Carpaccio di capesante, bacon, sale alla vaniglia. Più scolastico, ma comunque ben riuscito

Capesante impanate, ripiene di mozzarelle di bufala, foglia di sedano e tartufo. Il piatto più debole, anche se l’idea del sedano tiene tutto insieme

Cappellotti di parmigiano in brodo freddo di tonno, doppio malto e spezie. Già detto, una gran riuscita.

Capellini aglio, olio e peperoncino, anguilla affumicata e polvere di cacao. Un altro piatto di grande scuola. Splendida l’armonia tra i due mondi, impagabile la capacità di unire finezza e gourmandise.

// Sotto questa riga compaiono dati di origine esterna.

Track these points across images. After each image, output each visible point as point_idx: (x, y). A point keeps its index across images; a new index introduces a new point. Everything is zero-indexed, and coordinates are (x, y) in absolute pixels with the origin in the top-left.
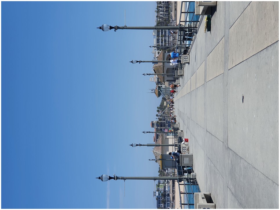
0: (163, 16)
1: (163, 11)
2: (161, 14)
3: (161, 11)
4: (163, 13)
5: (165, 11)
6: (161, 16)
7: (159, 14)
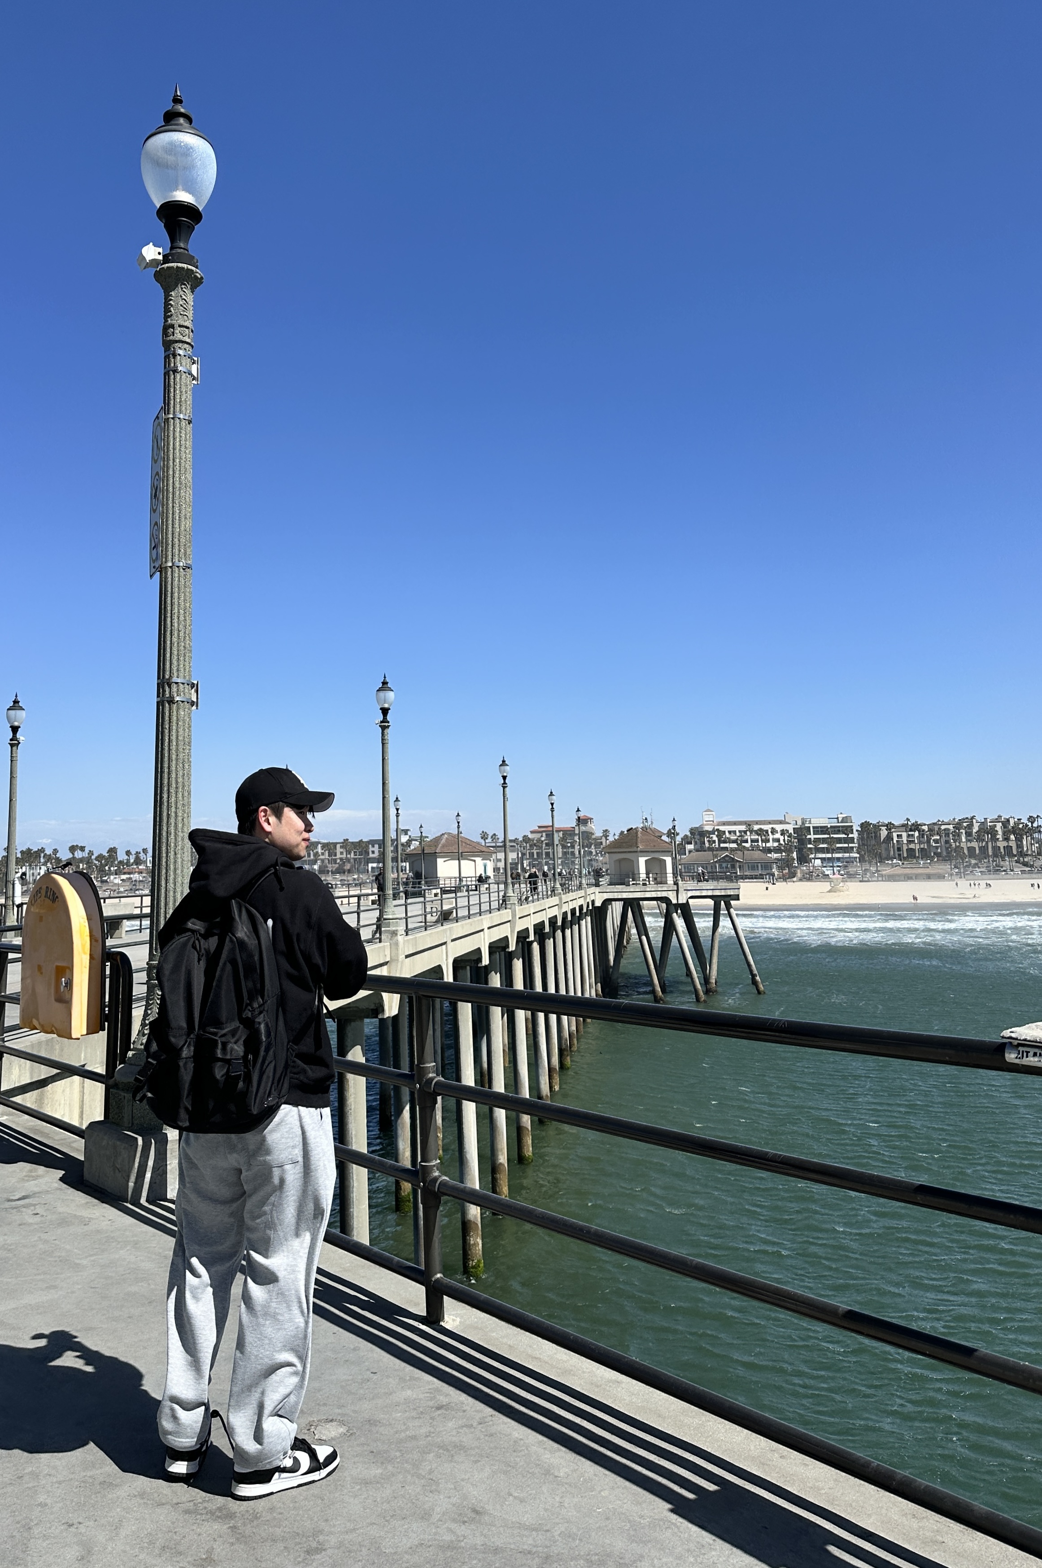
0: (895, 842)
1: (909, 842)
2: (901, 835)
3: (909, 836)
4: (905, 842)
5: (912, 846)
6: (895, 835)
7: (901, 829)
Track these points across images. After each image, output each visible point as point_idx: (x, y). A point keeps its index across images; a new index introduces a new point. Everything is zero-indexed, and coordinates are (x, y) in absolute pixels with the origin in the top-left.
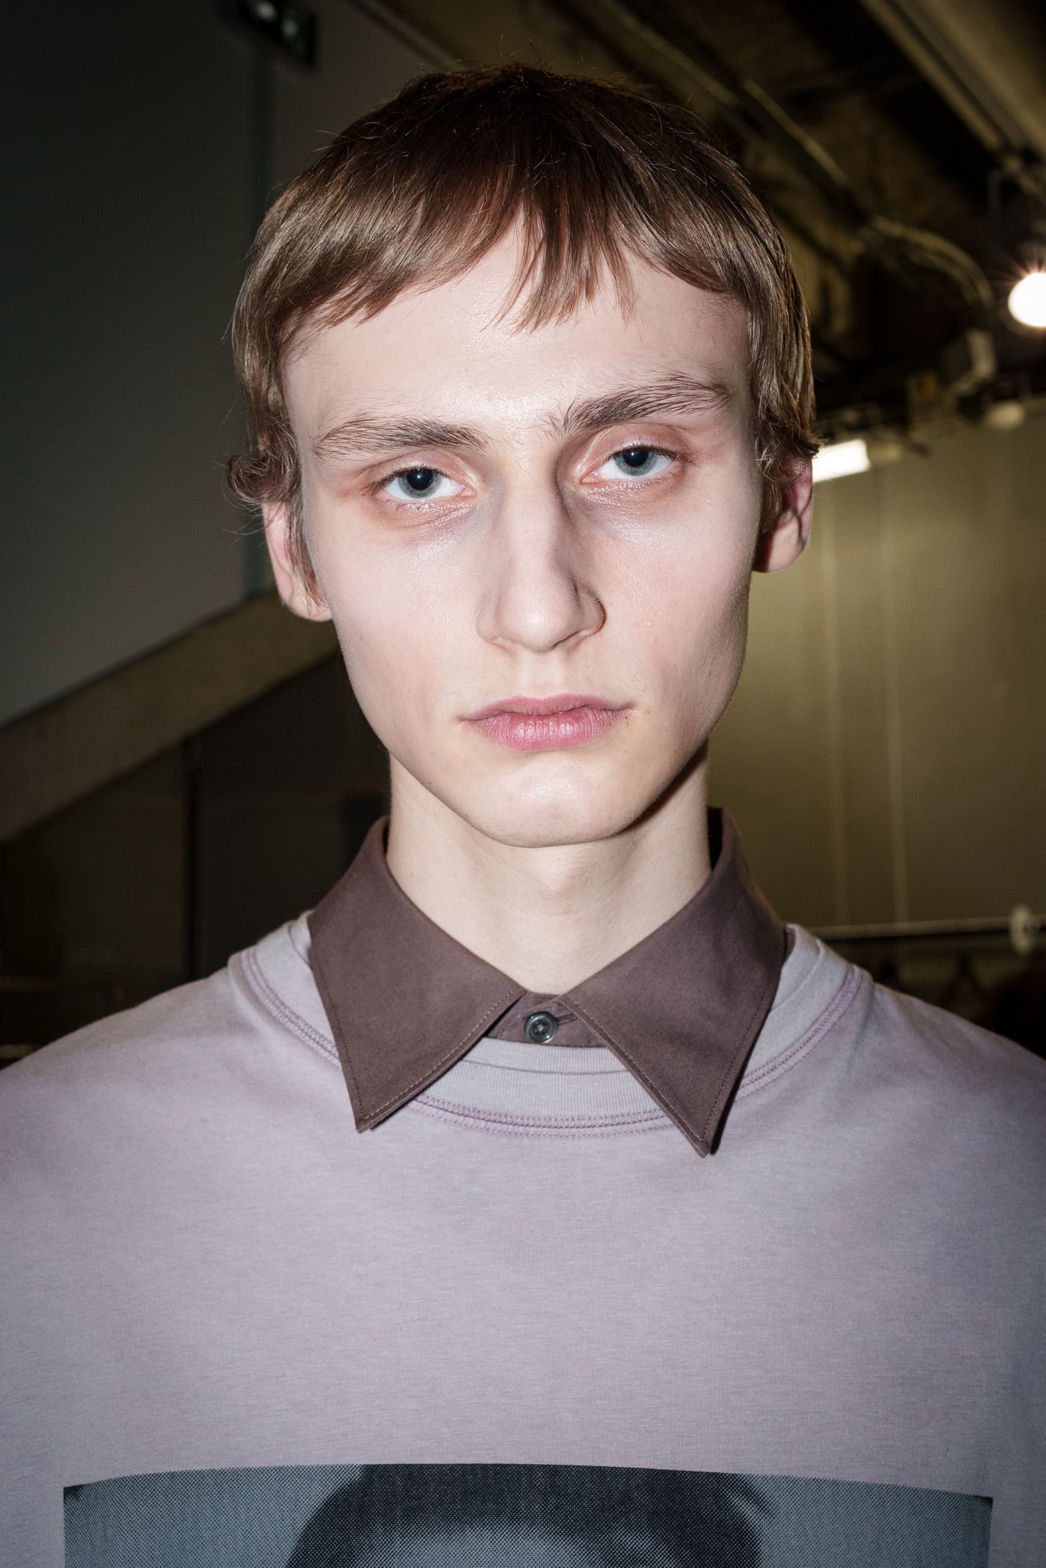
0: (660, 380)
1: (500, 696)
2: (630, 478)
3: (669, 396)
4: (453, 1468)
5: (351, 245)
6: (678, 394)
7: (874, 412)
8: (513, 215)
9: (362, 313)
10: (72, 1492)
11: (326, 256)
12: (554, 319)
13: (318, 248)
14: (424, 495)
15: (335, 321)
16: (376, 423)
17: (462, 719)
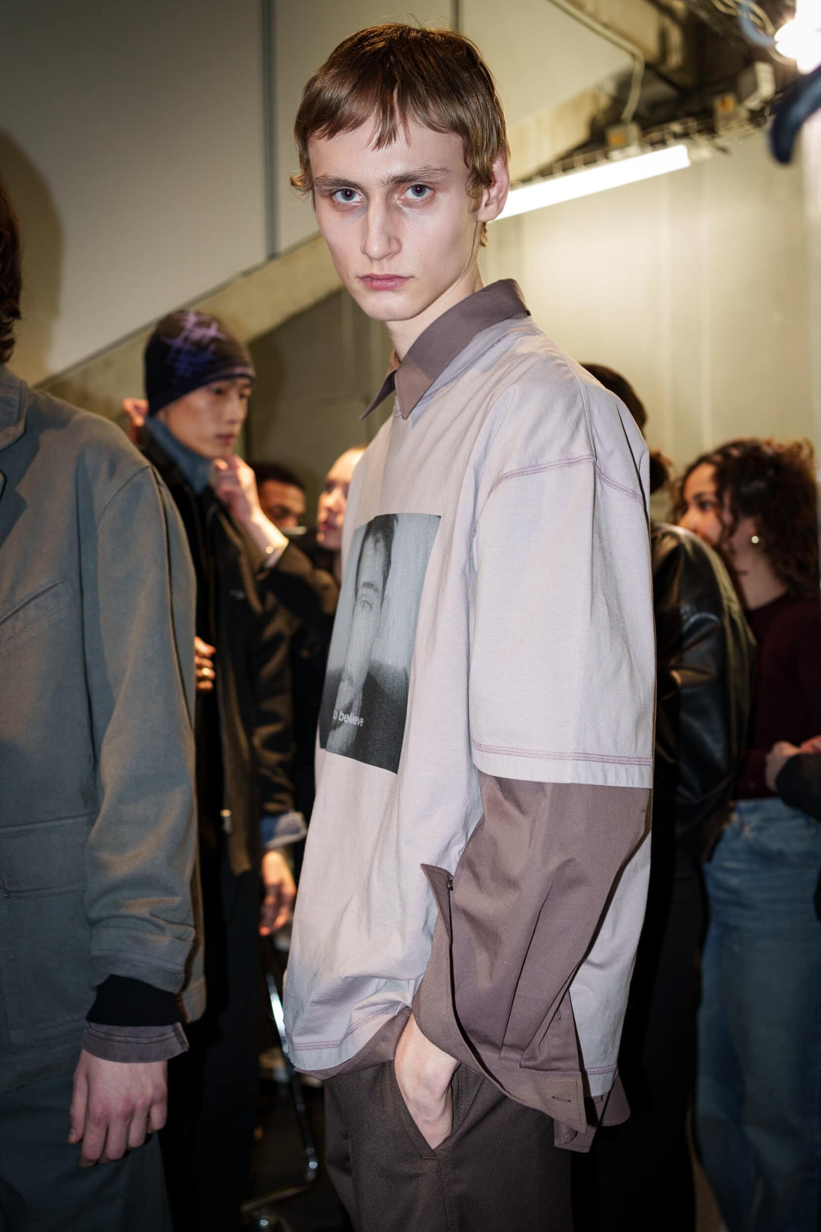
0: (420, 168)
1: (367, 272)
7: (693, 124)
9: (327, 137)
14: (350, 200)
15: (320, 138)
17: (358, 277)
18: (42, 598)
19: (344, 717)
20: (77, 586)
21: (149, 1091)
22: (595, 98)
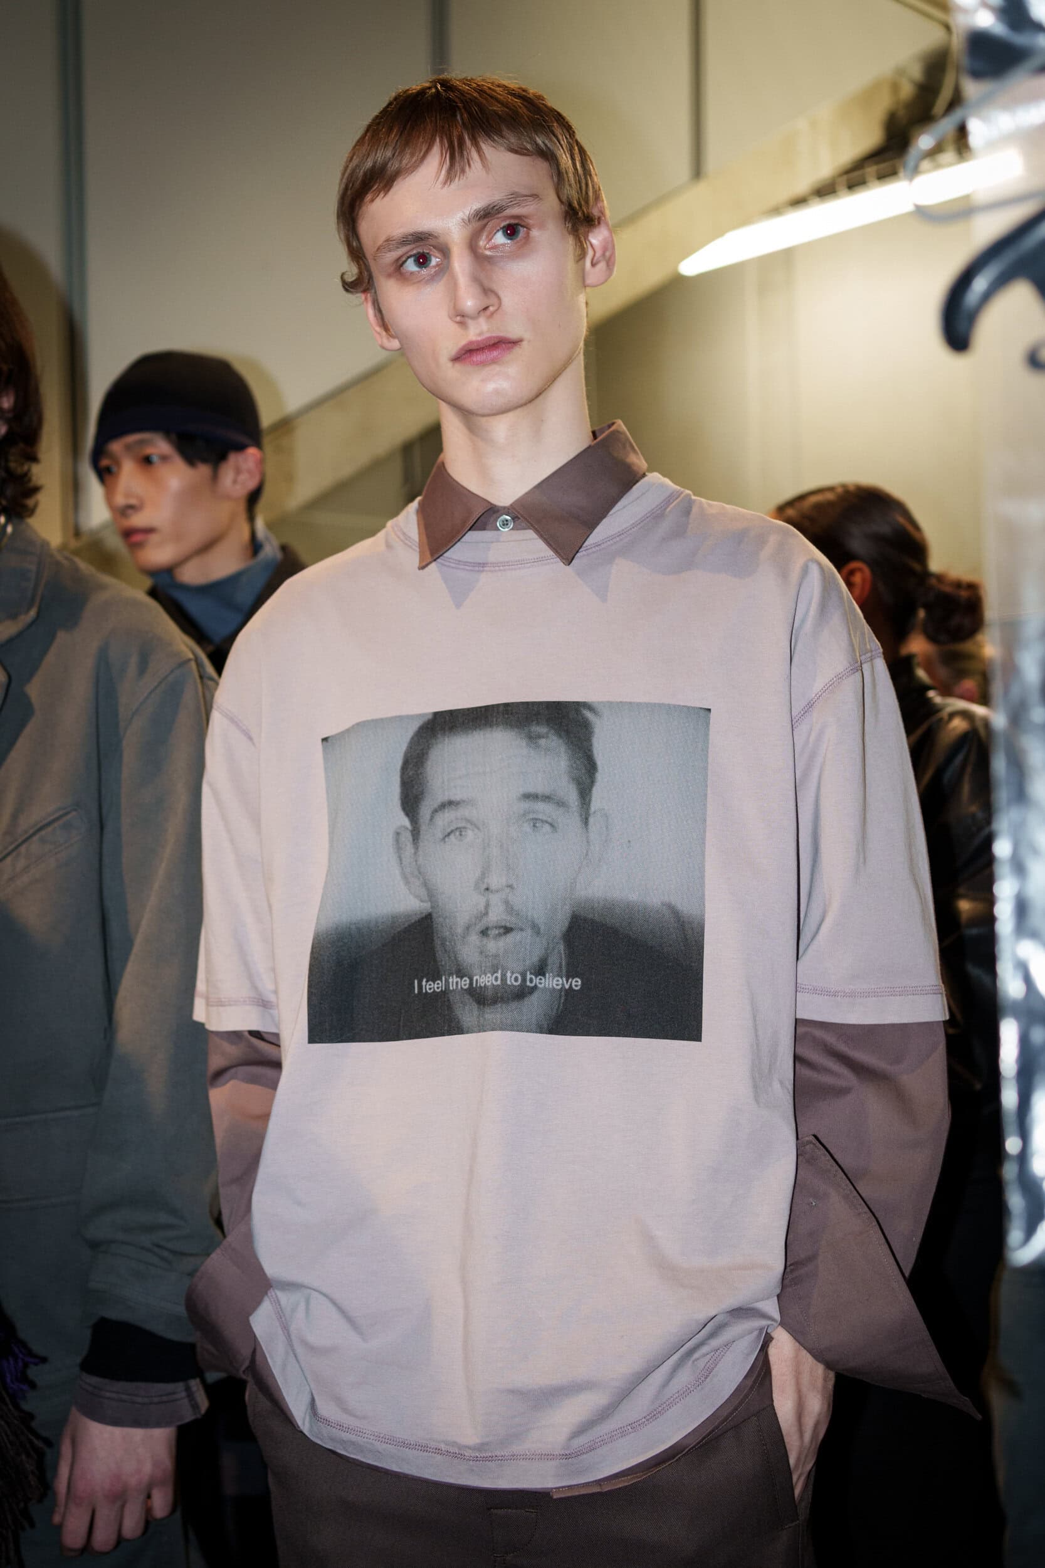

Filetto di spigola alla Marinara fragrante, crescione e tataki di melanzana.

Grigliata di sciabola e gamberi rossi al balsamico, patate e asparagella. Come ingentilire i sapori delle grigliate estive. Tecnica spintissima.

Merluzzo carbonaro glassato al saké, verdurine in campo viola.

Piccione arrostito al tè nero e sherry, zolfini e porri strinati. La foto un po’ scura non rende giustizia a un piatto bello e buono in pari misura

Petto d’anatra in stile tandoori, lattughina e albicocche al vino. Passaggio in India, altro pezzo di bravura.

Agnello da latte alla brace di semi di coriandolo, fave e purea di pomodoro. Una delle vette della cena e un altro abbinamento oriente-occidente da applauso

Scenografica versione del babà, qui anche i dessert sono di livello.

Ricordo di uovo allo zabaione, granita di orzata alla crema di caffé. Piatto della memoria, tra le domeniche campane e le mattinate di vacanza nel salento. Regressivo e tecnico insieme.

Le bottiglie che ci hanno accompagnato durante la serata:


Il cocktail bar al piano terra, per iniziare con un Americano, se amate il genere, di rara bontà.